Forum OpenACS Development: Search enhancments

Collapse
Posted by Jon Griffin on
I added a quick hack to log and report on what was being searched on. This may or may not be of use to anyone else, but I wanted a way to know what was being searched for and by who and when.

Basically I added a table (search_stats) and added an admin interface. I simply insert a record every time a search result is output.

Very simple, shouldn't break anything but since it is not my package I won't add the diff to cvs yet.

It will temporarily be available at:
http://dev.jongriffin.com/blog/search-stats

Collapse
2: Re: Search enhancments (response to 1)
Posted by Malte Sussdorff on
It looks great and is a nice idea. Maybe Dave will commit this patch to search?
Collapse
3: Re: Search enhancments (response to 1)
Posted by Dave Bauer on
Jon, This looks good, I will work on integrating with the search package. Thanks!

I think this can be used with an idea I have been working on to speed up tsearch2 searchs. Basically you have to make sure the index is in RAM to have the fastest searches. The easiest way to do this is running some search queries in the background. Keeping track of the most popular searches and running the queries periodically with a scheduled proc should do the trick.

I have alot more enhancements from the search work Solution Grove is doing for MIT Sloan. This builds on the work Dirk Gomez and I started a while ago.

Some things I have learned, 1) increase shared buffers. Shared buffers of about twice the size of the index on disk seems to speed up the search. 2) A way to avoid doing an explicit count query that generates reasonable estimates for searches where there are more than 100 results. 3) Weighting of results based on age of the items, and object type. 4) A way to get all the search results in one query instead of running 10 seperate queries.

The result of all this is typical searches under 5 seconds, with searches with many results under 10 seconds. This all depends on the hardware, the size of the index, and the search being done. A very generic search that returns many results is slower than a specific search that returns fewer results.

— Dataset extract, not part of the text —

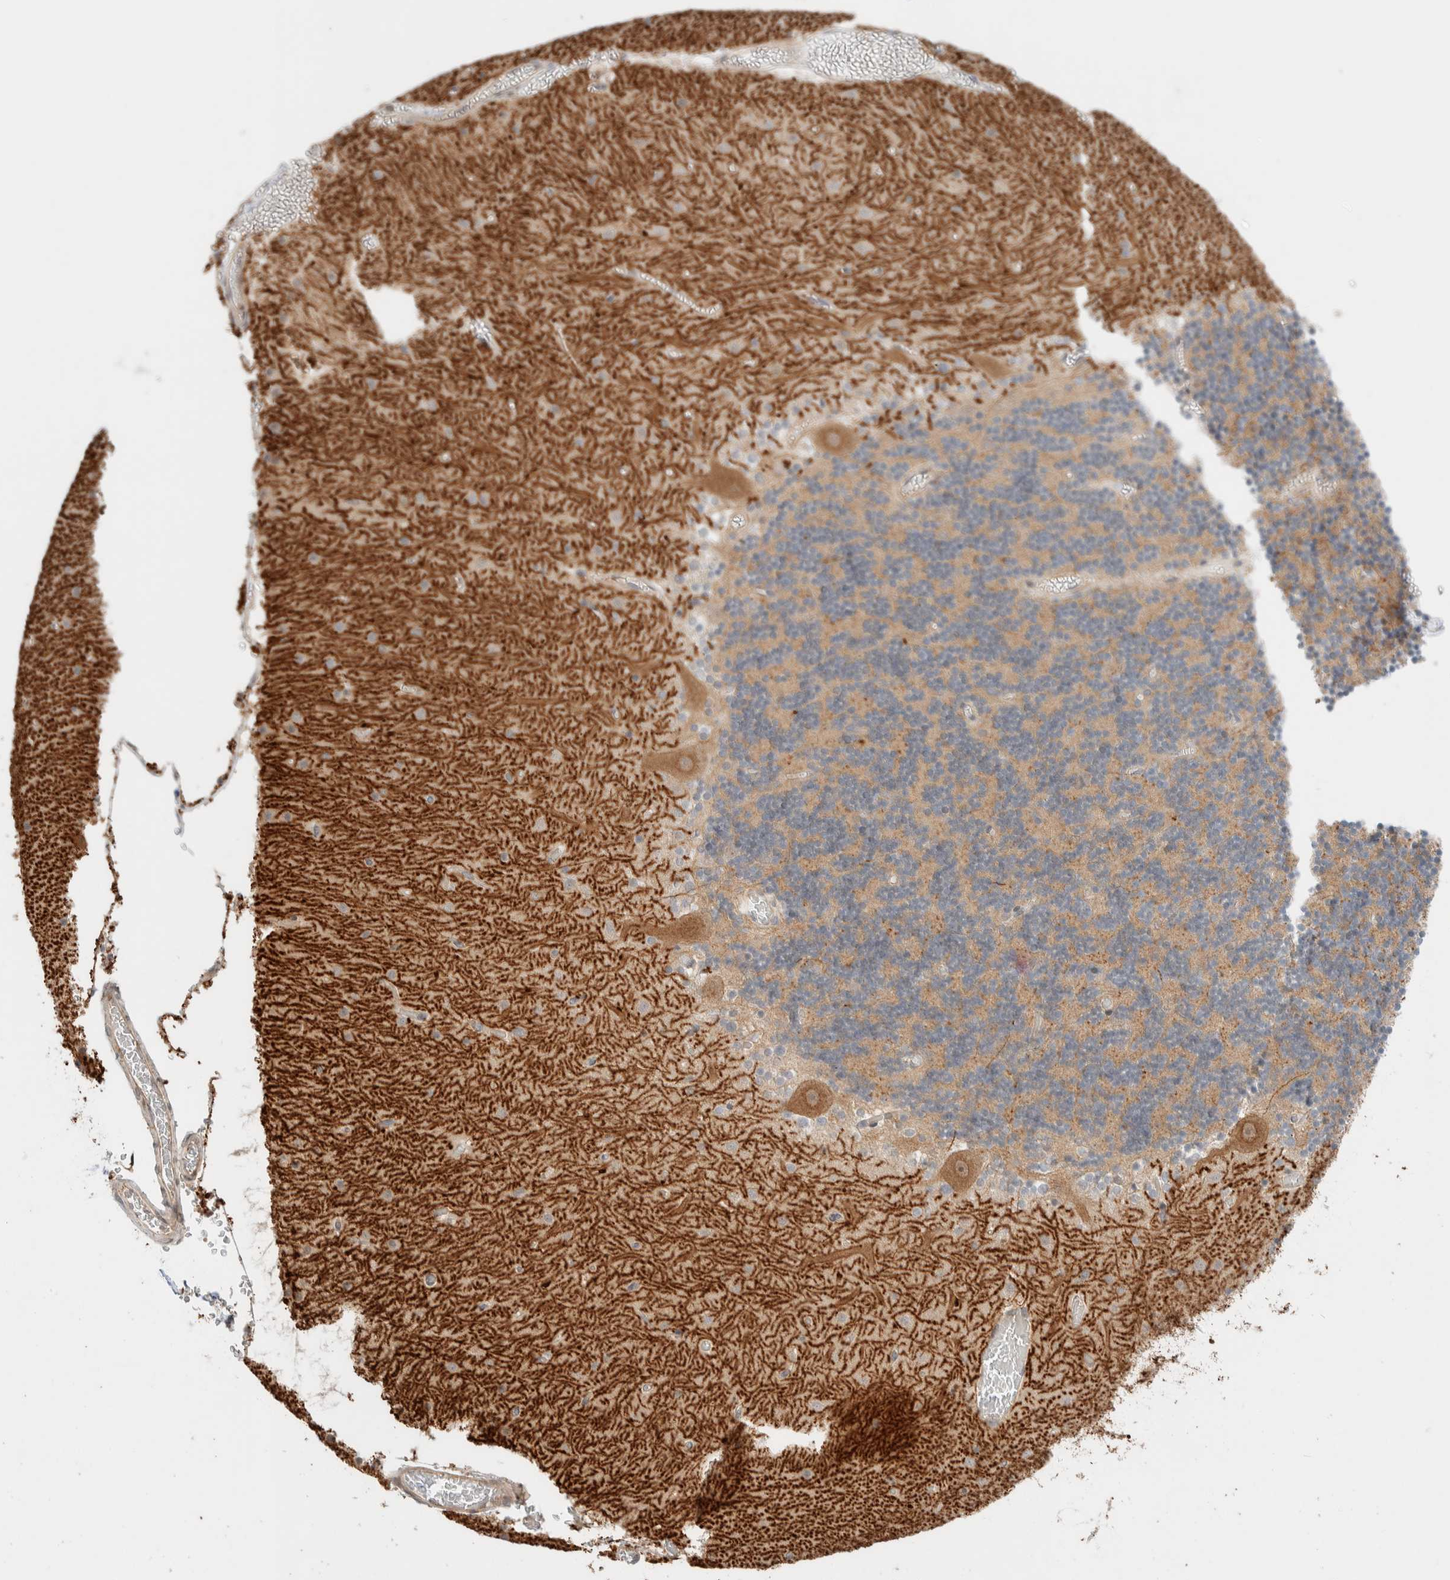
{"staining": {"intensity": "moderate", "quantity": ">75%", "location": "cytoplasmic/membranous"}, "tissue": "cerebellum", "cell_type": "Cells in granular layer", "image_type": "normal", "snomed": [{"axis": "morphology", "description": "Normal tissue, NOS"}, {"axis": "topography", "description": "Cerebellum"}], "caption": "Immunohistochemistry (IHC) image of unremarkable cerebellum: cerebellum stained using immunohistochemistry (IHC) shows medium levels of moderate protein expression localized specifically in the cytoplasmic/membranous of cells in granular layer, appearing as a cytoplasmic/membranous brown color.", "gene": "C8orf76", "patient": {"sex": "female", "age": 28}}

I wanted to post this before all the code is done and committed as a reminder and incentive to make sure I get all this documented and committed back to OpenACS.

Collapse
4: Re: Search enhancments (response to 3)
Posted by Jon Griffin on
Do you mind if I commit this patch of mine to head, there is really no side effect that I can see.
Collapse
5: Re: Search enhancments (response to 1)
Posted by Dave Bauer on
Jon,

Please go ahead and commit. Thanks. This is very useful.